Authors: David Wellington
Caxton le pasó su teléfono móvil.
—Llame a la policía local y coordine la operación. Imagino que Bellefonte no contará con demasiados efectivos policiales, es un lugar muy pequeño. Aunque, ¿no hay una comisaría de la policía estatal por ahí?
Caxton abrió la tapa del teléfono.
—Sí, en Rockview Station. Queda a pocos kilómetros del pueblo.
Glauer hizo las llamadas pertinentes y puso a la gente en marcha. Antes de que hubieran cubierto la mitad del trayecto a Bellefonte, había mandado tres coches patrulla y había ya dos coches de la policía local aparcados frente a la casa.
—Nadie abre la puerta.

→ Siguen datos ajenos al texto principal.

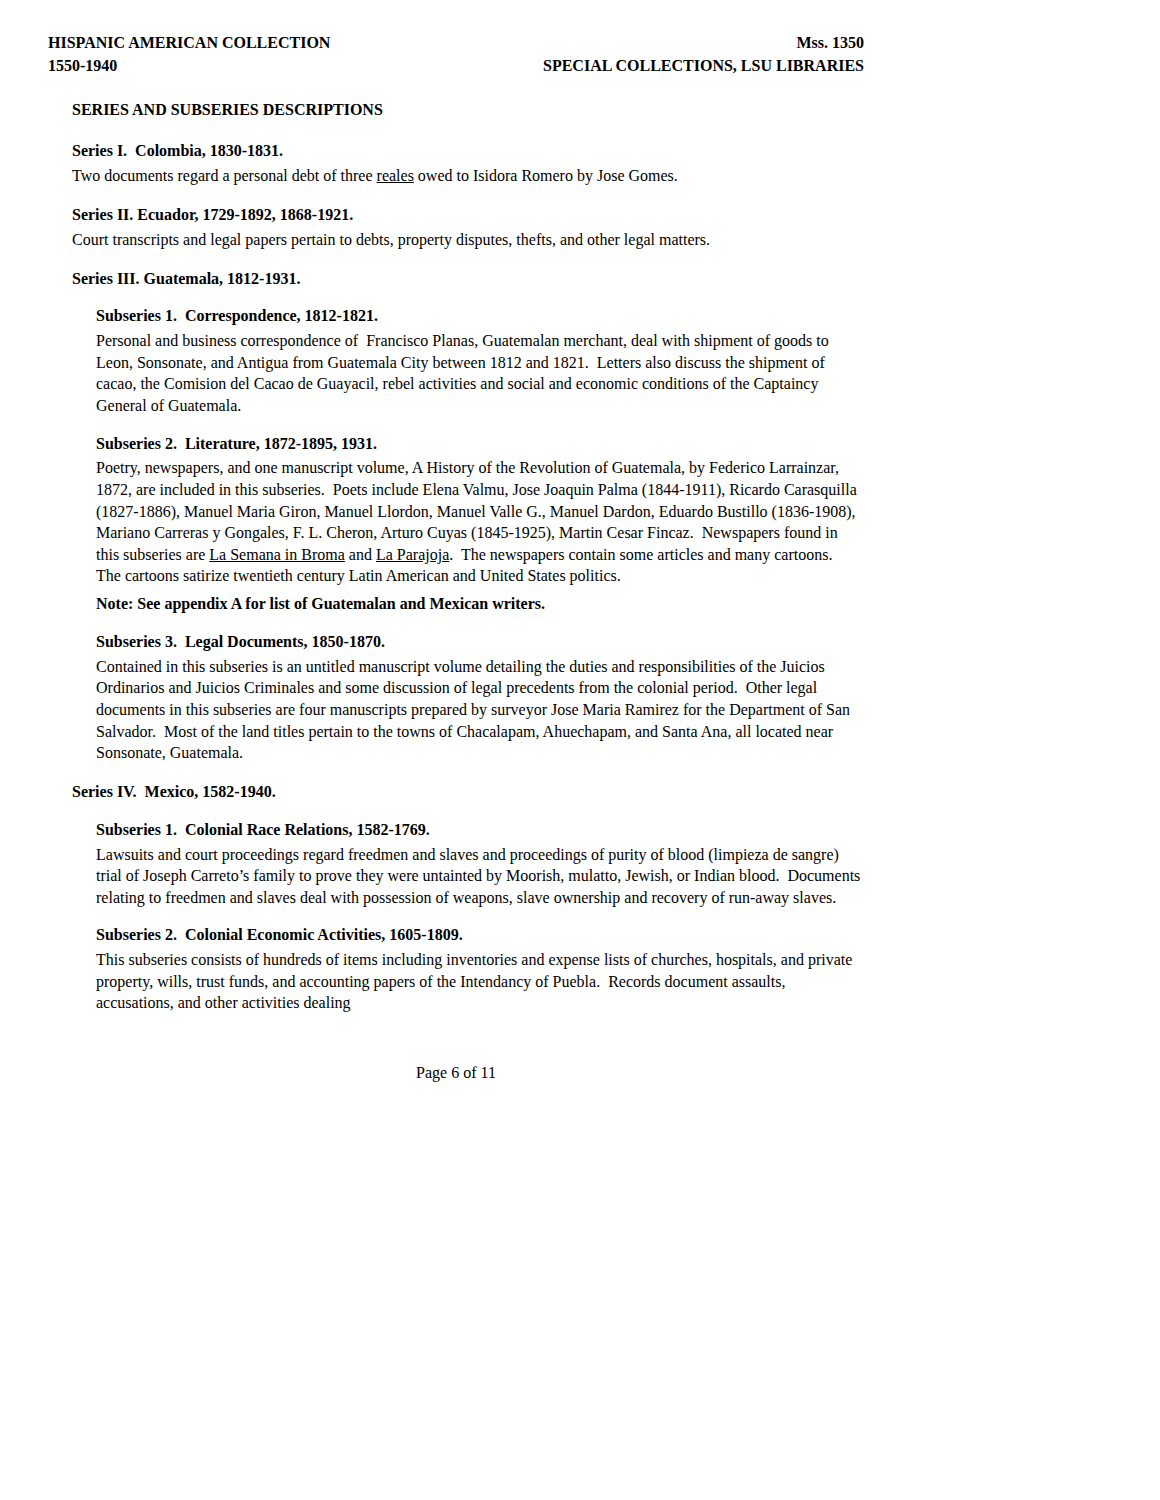HISPANIC AMERICAN COLLECTION Mss. 1350
1550-1940 SPECIAL COLLECTIONS, LSU LIBRARIES
SERIES AND SUBSERIES DESCRIPTIONS
Series I. Colombia, 1830-1831.
Two documents regard a personal debt of three reales owed to Isidora Romero by Jose Gomes.
Series II. Ecuador, 1729-1892, 1868-1921.
Court transcripts and legal papers pertain to debts, property disputes, thefts, and other legal matters.
Series III. Guatemala, 1812-1931.
Subseries 1. Correspondence, 1812-1821.
Personal and business correspondence of Francisco Planas, Guatemalan merchant, deal with shipment of goods to Leon, Sonsonate, and Antigua from Guatemala City between 1812 and 1821. Letters also discuss the shipment of cacao, the Comision del Cacao de Guayacil, rebel activities and social and economic conditions of the Captaincy General of Guatemala.
Subseries 2. Literature, 1872-1895, 1931.
Poetry, newspapers, and one manuscript volume, A History of the Revolution of Guatemala, by Federico Larrainzar, 1872, are included in this subseries. Poets include Elena Valmu, Jose Joaquin Palma (1844-1911), Ricardo Carasquilla (1827-1886), Manuel Maria Giron, Manuel Llordon, Manuel Valle G., Manuel Dardon, Eduardo Bustillo (1836-1908), Mariano Carreras y Gongales, F. L. Cheron, Arturo Cuyas (1845-1925), Martin Cesar Fincaz. Newspapers found in this subseries are La Semana in Broma and La Parajoja. The newspapers contain some articles and many cartoons. The cartoons satirize twentieth century Latin American and United States politics.
Note: See appendix A for list of Guatemalan and Mexican writers.
Subseries 3. Legal Documents, 1850-1870.
Contained in this subseries is an untitled manuscript volume detailing the duties and responsibilities of the Juicios Ordinarios and Juicios Criminales and some discussion of legal precedents from the colonial period. Other legal documents in this subseries are four manuscripts prepared by surveyor Jose Maria Ramirez for the Department of San Salvador. Most of the land titles pertain to the towns of Chacalapam, Ahuechapam, and Santa Ana, all located near Sonsonate, Guatemala.
Series IV. Mexico, 1582-1940.
Subseries 1. Colonial Race Relations, 1582-1769.
Lawsuits and court proceedings regard freedmen and slaves and proceedings of purity of blood (limpieza de sangre) trial of Joseph Carreto’s family to prove they were untainted by Moorish, mulatto, Jewish, or Indian blood. Documents relating to freedmen and slaves deal with possession of weapons, slave ownership and recovery of run-away slaves.
Subseries 2. Colonial Economic Activities, 1605-1809.
This subseries consists of hundreds of items including inventories and expense lists of churches, hospitals, and private property, wills, trust funds, and accounting papers of the Intendancy of Puebla. Records document assaults, accusations, and other activities dealing
Page 6 of 11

Piden autorización para entrar a la fuerza. ¿Se la concedo? —preguntó.
«Si entran, lo más probable es que los mate», pensó Caxton. Por otro lado, sin embargo, si no lo hacían, era seguro que Astarte iba a morir.
—Sí —respondió—. Pero dígales... dígales que vayan con cuidado. Que actúen como si estuvieran asaltando un campamento lleno de fanáticos de las armas de fuego. Dígales que tendrán que defender sus vidas.
Al poco rato recibieron la confirmación de que los agentes de la policía estatal estaban asaltando la casa, mientras la policía local les cubría la espalda. Pasarían varios minutos antes de que volvieran a tener noticias, pero Caxton le quitó el teléfono a Glauer y lo sujetó contra el volante. Quería poder responder inmediatamente en cuanto volvieran a llamar.
Intentó concentrarse en la conducción. La carretera no estaba precisamente en condiciones óptimas: ráfagas de nieve cristalina cruzaban la calzada y había tramos helados cada vez que atravesaban un puente o un tramo de autopista abierto. El Mazda no estaba diseñado para ese tipo de conducción y a la velocidad a la que corría (ciento treinta por hora o más), iba a patinar en cuanto dejara de sujetar el volante con todas sus fuerzas.
Tuvo que reducir drásticamente la velocidad al cruzar State College. La carretera atravesaba la ciudad universitaria y Caxton no quería correr el riesgo de atropellar a un estudiante. Sin embargo, en cuando dejó atrás Nittany Malí, volvió a poner el coche al límite.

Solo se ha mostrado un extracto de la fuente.